* **Selected extract**
###

Mercedes has made no secret all season of considering Max Verstappen as an option to replace Lewis Hamilton in 2025.

Recent events mean its chance of swooping for Red Bull’s champion might actually be getting realistic.

As a symbol, Verstappen is the thorn in Mercedes’s side – the driver who began the fall of its dynasty.

He won his first race (Spain 2016) when the Mercedes drivers crashed into each other; he secured the 2021 drivers’ championship in circumstances that enormously aggravated Mercedes; and his rivalry with Hamilton still seems to be simmering away even as Verstappen has secured the last two championships in dominant fashion.

But Verstappen’s own temper has been simmering away too – and that simmer almost boiled over in Hungary, where the 2024 championship leader argued with his race engineer Gianpiero Lambiase over the radio before telling his critics to “f*** off” in the post-race media scrum.

Verstappen’s comments could be shrugged off as a temporary reaction to Red Bull’s strategy in Hungary, where Verstappen was twice undercut by the McLaren drivers and Hamilton, then careered off the track in a misjudged lunge on the Mercedes into Turn 1.

But his frustrations also reflect the general situation at Red Bull and that’s why Mercedes should take them seriously.

Which is remarkable given last year Verstappen was on top of the world – 19 grand prix wins, 21 podiums and 12 pole positions in one year, possibly unbeatable and he’s seemingly certain to take the 2024 title too.

Then the rifts started to open at Red Bull when the allegations around Christian Horner erupted and Verstappen was caught in the middle of a war between his boss and his father Jos Verstappen.

Given that came soon after Hamilton announced he would leave Mercedes for Ferrari, some joined those dots with faint ink – and Wolff seemed to enjoy encouraging that.

In Jeddah in March, Wolff said: “We have a slot free, the only one in the top teams – unless Max decides he goes, and the slot is not going to be free with us anymore.”

Asked if Verstappen would be his top pick for the seat, he went as far as replying “yes – you see what his performance levels are”.

###

* **Tasks for this exercise**
[1] According to the article on Mercedes and Max Verstappen, who is Verstappen's race engineer?
[2] Pick up the article on Mercedes and Max Verstappen after its last sentence and keep writing it.

[Stored items]

###

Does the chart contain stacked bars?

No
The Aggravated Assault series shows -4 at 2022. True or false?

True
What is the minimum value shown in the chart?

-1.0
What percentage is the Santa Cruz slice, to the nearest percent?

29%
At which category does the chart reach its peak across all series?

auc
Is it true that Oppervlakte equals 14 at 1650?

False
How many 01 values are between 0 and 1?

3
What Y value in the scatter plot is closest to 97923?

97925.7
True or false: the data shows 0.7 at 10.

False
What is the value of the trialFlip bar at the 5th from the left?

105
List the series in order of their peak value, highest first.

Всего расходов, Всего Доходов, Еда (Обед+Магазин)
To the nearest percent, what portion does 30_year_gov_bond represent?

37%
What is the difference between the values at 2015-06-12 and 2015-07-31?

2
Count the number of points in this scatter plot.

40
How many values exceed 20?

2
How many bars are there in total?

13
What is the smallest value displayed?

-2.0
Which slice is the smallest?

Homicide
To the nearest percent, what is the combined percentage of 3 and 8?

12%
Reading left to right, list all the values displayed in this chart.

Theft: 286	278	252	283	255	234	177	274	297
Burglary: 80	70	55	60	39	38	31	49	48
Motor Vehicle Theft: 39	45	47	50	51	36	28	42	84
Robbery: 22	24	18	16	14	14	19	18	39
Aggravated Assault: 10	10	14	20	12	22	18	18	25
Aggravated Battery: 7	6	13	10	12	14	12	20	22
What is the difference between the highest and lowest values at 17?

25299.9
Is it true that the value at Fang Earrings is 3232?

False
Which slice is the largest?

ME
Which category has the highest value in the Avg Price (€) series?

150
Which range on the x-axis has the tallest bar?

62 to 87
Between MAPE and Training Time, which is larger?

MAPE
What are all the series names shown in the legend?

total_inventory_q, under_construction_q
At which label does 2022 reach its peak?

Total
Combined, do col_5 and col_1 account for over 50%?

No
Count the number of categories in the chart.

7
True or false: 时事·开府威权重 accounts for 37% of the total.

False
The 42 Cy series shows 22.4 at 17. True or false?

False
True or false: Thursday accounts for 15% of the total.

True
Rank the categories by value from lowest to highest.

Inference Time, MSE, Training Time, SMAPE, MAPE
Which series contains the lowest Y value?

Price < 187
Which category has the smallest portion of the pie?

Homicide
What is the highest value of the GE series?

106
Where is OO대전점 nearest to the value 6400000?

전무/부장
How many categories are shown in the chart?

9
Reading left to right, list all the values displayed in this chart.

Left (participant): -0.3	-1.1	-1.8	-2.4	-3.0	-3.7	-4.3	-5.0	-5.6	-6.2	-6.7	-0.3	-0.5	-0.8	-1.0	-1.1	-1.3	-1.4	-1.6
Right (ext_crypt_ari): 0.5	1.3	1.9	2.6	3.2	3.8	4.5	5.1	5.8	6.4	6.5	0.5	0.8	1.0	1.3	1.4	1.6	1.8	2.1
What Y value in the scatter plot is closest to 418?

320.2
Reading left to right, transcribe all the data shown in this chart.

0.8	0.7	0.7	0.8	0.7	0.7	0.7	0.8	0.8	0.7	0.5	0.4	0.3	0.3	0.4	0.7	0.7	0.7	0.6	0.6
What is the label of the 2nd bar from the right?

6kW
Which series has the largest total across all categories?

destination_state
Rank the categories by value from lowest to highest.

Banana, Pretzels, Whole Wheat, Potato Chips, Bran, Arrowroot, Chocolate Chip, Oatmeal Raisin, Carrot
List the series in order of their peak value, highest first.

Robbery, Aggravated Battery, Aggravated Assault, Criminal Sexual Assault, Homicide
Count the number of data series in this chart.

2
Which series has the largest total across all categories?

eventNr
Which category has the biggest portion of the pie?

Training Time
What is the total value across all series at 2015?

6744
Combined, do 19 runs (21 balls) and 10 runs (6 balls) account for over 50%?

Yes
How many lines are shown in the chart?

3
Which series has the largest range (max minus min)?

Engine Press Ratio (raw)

###

* **Answers for the tasks**
[1] Gianpiero Lambiase.

[2]
At that point, though, Red Bull’s performance levels were indisputable too, and that’s what Horner always had to throw back at Wolff.

In China three months ago, the Mercedes team principal implied that car performance is not the only factor that could tempt Verstappen.

“Clearly when you look at it from the most rational point of view, you can say ‘well, that’s the quickest car in the hands of the quickest driver’,” said Wolff. 

“But I don’t think that this is the only reason you stay where you are. For, let’s say, simple minds, that might be the only reason why you stay in the car and that’s it.

“But maybe there’s more depth to some people that consider other factors, too, and I think Max has more depth.”

That caught Horner’s ire.

“If you speak to Max, it’s not about pieces of paper, we know he has a contract until the end of 2028, it’s about how he feels in the team and the relationship he has in the team and the way he’s performing,” Horner retorted.

“I don’t think Toto’s problem is with his drivers, he’s got other elements that he needs to be focusing on rather than focusing on drivers that are unavailable.”

Ironically, Red Bull is now wrestling with its own ‘other elements’.

Of course, there are caveats to Mercedes’ pursuit of Verstappen.

One is the presence of highly-rated Mercedes junior Kimi Antonelli, who skipped Formula 3 to make his Formula 2 debut in 2024. The 17-year-old has impressed while testing older F1 machinery and he is highly rated by Wolff – but his F2 debut season hasn’t quite gone as planned.

Prema has struggled with the new F2 car and Antonelli has had some difficult moments, including a particularly testing sprint race in Hungary where he barrelled down the order – partly due to a poor choice of tyre by Prema. 

The Italian responded with his first F2 feature race win on Sunday – but then he raised an alarm by saying: “I don’t know if I will be ready [for F1 in 2025] to be honest”.

It would be a serious risk for Wolff not to pursue Antonelli. After all, he’s seen what Red Bull accomplished by snapping Verstappen up at the earliest opportunity.

But if Antonelli isn’t ready by his own admission, then perhaps the risk of signing the young Italian for 2025 is just too great. So Mercedes is right to keep its eyes open wider.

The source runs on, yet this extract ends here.